The FAIR for Virtual Research Environments (FAIR4VREs) WG (under the umbrella of the Virtual Research Environments IG) is undertaking an analysis of gaps in applying existing FAIR principles to VREs, and wishes to gain feedback from VRE users and developers.
The working group has identified commonalities and differences in the application of FAIR to VREs based on a preliminary analysis of existing high-level principles as applied to data and software. The issues that need to be addressed in defining FAIR for VREs have been outlined, and these are the key questions around which we wish to engage the community at the Plenary.
The working group also wishes to crowdsource case studies on how VREs contribute to FAIRness of other digital objects and examples of guidance materials.
Collaborative session notes: https://docs.google.com/document/d/1lV5en19lyBNN5kVODHUcatWux5yKA-SfVXhV...
0-10 min: Presentation of the draft analysis of gaps in applying existing FAIR principles to VREs
10-50 min: Panel discussion on the challenges of implementing VREs that enable FAIR digital objects
50-70 min: Open discussion on the draft gap analysis and call for case studies of FAIR and FAIR-enabling VREs, and examples of guidance materials for VRE developers
70-90 min: Review the timeline of future work packages
This session is aimed at anyone who is or has been involved in using, developing or maintaining any form of online collaborative environment or their individual components and is interested in FAIR principles.
In preparation for this meeting, attendees could think about the challenges they face using and/or developing VREs. They could share visions, needs and requirements from their experience.
We would also like to invite members of RDA groups whose interests overlap with this group: FAIR for Research Software (FAIR4RS) WG, CURE FAIR WG, FAIR Data Maturity Model, FAIR data maturity model, Go FAIR IG, Research Funders and Stakeholders on Open Research Data Management Policies and Practices IG, and Global Open Research Commons IG.

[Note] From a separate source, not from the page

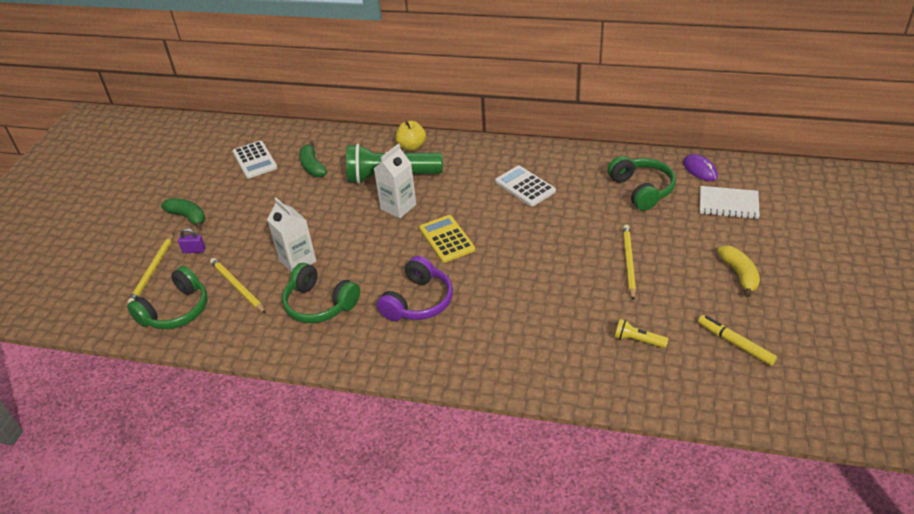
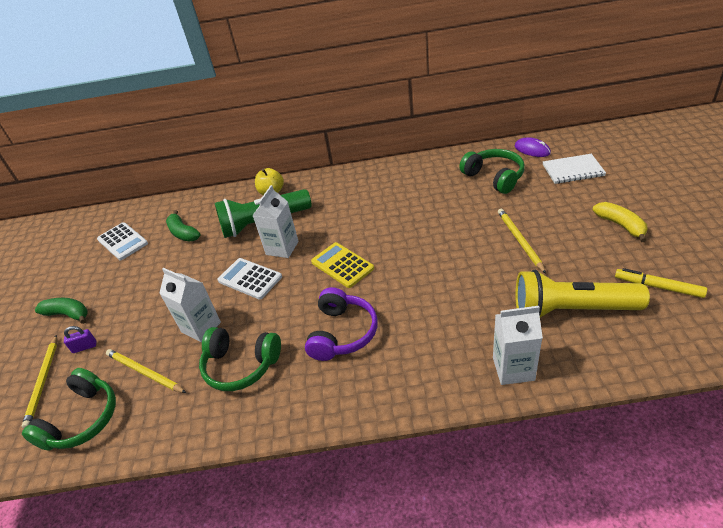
camera: 15 degrees left, 0 degrees up
white calculator [495,165,556,206] -> white calculator moved to [217,258,282,300]
yellow flashlight [615,319,669,348] -> yellow flashlight [515,270,650,317], size x2.35
none -> white carton [493,306,543,385]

One of the major challenges of data-driven research is to facilitate knowledge discovery by assisting humans and machines in their discovery of, access to, integration and analysis of data and their associated research objects, e.g., algorithms, software, and workflows. The FAIR data principles strongly contribute to addressing this challenge with regard to research data. The principles, at a high level, are intended to apply to all research objects; both those used in research and those that form the outputs of research. Here we focus on the adaptation and adoption of the FAIR principles for VREs (Virtual Research Environments, also called science gateways, research platforms or virtual labs).
Digital objects such as data, software and workflows cannot be made FAIR in isolation - digital infrastructure is needed to store, manage, analyse and share the digital objects, and to make them discoverable. VREs are increasingly used as the vehicle for collecting or generating digital objects, processing, analysing, annotating and visualising these, then sharing the research outputs. How infrastructure such as a VRE is developed, and the functions it supports, therefore have a large impact on the FAIRness of digital objects themselves.
VREs should enable FAIRness in the digital objects that they create or produce, and at the very least should not make digital objects that they process less FAIR. VREs themselves should also be FAIR, in that they should be easily discoverable and accessible; should interoperate with other digital research infrastructures; and their technical architecture, components and services should be reusable to improve development efficiency.
The FAIR4VREs WG will enable coordination between existing communities working with VREs, science gateways, platforms and virtual labs, to define what it means for VREs to be and enable FAIR, and provide guidance to VRE developers in achieving this.
The working group will:
Investigate how the existing application of the FAIR principles to data, software, workflows, computational notebooks, training materials, AI and machine learning enable VREs to enable FAIR digital objects, and themselves be FAIR, and identify any gaps in the existing work.
Produce guidance on and examples of how VRES can and should be FAIR.
Produce guidance on and examples of how VREs can and should enable FAIRness for other digital objects.
The FAIR4VREs WG was endorsed in October 2021, and is working on defining its scope of work (see Work Plan).